Berdasarkan pada penjelasan Kepala BPS (Badan Pusat Statistik) Provinsi Papua Barat, Endang Retno Sri Subandini, Selasa (1/8) menjelaskan, inflasi di Papua Barat terjadi karena adanya kenaikan harga yang ditunjukkan oleh kenaikan indeks pada beberapa, kelompok pengeluaran yakni: kelompok bahan makanan 1,92 persen; kelompok kesehatan 0,33 persen; kelompok makanan jadi, minuman, rokok dan tembakau 0,21 persen; kelompok pendidikan, rekreasi, dan olahraga 0,04 persen; kelompok sandang 0,03 persen; serta kelompok perumahan, air, listrik, gas, dan bahan bakar 0,02 persen. Sedangkan kelompok pengeluaran yang mengalami penurunan adalah kelompok transpor, komunikasi, dan jasa keuangan -0,81 persen.

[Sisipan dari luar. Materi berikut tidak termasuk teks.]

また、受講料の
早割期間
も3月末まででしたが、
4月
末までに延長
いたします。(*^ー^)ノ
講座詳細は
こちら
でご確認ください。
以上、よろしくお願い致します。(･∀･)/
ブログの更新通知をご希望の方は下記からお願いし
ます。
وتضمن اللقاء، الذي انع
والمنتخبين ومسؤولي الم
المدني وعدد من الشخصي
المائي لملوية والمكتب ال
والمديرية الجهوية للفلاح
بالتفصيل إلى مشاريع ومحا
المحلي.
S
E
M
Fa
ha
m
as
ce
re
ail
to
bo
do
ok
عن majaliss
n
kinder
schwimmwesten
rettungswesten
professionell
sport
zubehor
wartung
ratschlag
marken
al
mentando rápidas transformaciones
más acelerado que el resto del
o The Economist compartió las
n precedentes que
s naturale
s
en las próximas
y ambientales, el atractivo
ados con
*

‘’Tingkat inflasi tahun kalender Juli 2017 sebesar 2,16 persen dan tingkat inflasi tahun ke tahun (Juli 2017 terhadap Juli 2016) sebesar 3,28 persen,’’ tandas Ka BPS.

GSBI berpandangan bahwa kenaikan UMP Papua Barat berada pada kewenangan Gubernur sebagai kepala daerah, maka semestinya dewan pengupahan membatu Gubernur untuk membuat keputusan tentang besaran UMP Papau Barat sebagai contoh; Pemprov DKI Jakarta, yang dengan beraninya menaikan UMP sebesar; 8,72% dari UMP 2017 dan besaran UMP yang diperkuat dengan kebijakan gubernur anies baswedan mentapkan Ump 2018 sebesar 11,25% , atau sebesar Rp. 3.600.000,- dan memberlakukan subsidi bagi kebutuhan hidup layak buruh.

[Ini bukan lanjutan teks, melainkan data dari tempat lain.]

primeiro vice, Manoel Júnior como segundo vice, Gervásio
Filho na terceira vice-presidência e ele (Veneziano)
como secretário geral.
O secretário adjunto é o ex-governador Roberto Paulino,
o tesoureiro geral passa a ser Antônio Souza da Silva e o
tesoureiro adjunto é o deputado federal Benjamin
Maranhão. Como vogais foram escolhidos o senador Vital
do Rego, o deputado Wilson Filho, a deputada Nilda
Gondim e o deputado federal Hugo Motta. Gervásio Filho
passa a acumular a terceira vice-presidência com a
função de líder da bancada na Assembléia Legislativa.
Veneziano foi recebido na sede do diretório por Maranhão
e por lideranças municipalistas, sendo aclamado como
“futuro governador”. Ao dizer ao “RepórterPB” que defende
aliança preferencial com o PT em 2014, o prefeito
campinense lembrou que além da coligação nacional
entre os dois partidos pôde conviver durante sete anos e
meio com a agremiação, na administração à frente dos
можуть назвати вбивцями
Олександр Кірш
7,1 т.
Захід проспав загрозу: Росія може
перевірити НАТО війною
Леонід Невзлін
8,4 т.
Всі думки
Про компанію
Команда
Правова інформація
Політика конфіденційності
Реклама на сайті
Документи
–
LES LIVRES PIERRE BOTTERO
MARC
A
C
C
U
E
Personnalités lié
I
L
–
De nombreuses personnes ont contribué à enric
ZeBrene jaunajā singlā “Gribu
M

Gubernur Papua Barat, Drs, Dominggus Mandacan pada tanggal 6 oktober 2017 melalui media lokal di Manokwari Papua Barat yang terbit tanggal 7 November 2017, mengatakan belum menandatangani UMP Papua Barat. Terkait hal ini, kami GSBI berkesimpulan bahwa rilis terkait besaran UMP Papua Barat oleh Kemenaker RI secara nasional yang telah dipublish pada media nasional merupakan bentuk pembohongan publik, karena informasi tersebut tidak sesuai dengan realitas di lapangan dan hal itu merupakan bentuk pembohongan publik yang berdampak pada munculnya instrumen untuk terjadinya pemaksaan kehendak melanggengkan politik upah murah tetap terjadi di Tanah Papua.

Sampai dengan saat ini GSBI tidak mengetahui bahkan tetap beranggapan bahwa Penetapan UMP Papua Barat 2018 belum final atas permintaan Gubernur Papua Barat. Bahkan anggota DPR PB yang dihubungi melalui telpephon celuler mengaku bahwa pihaknya juga tidak tahu tentang informasi penetapan dan pengesahan UMP Papua Barat termaksud.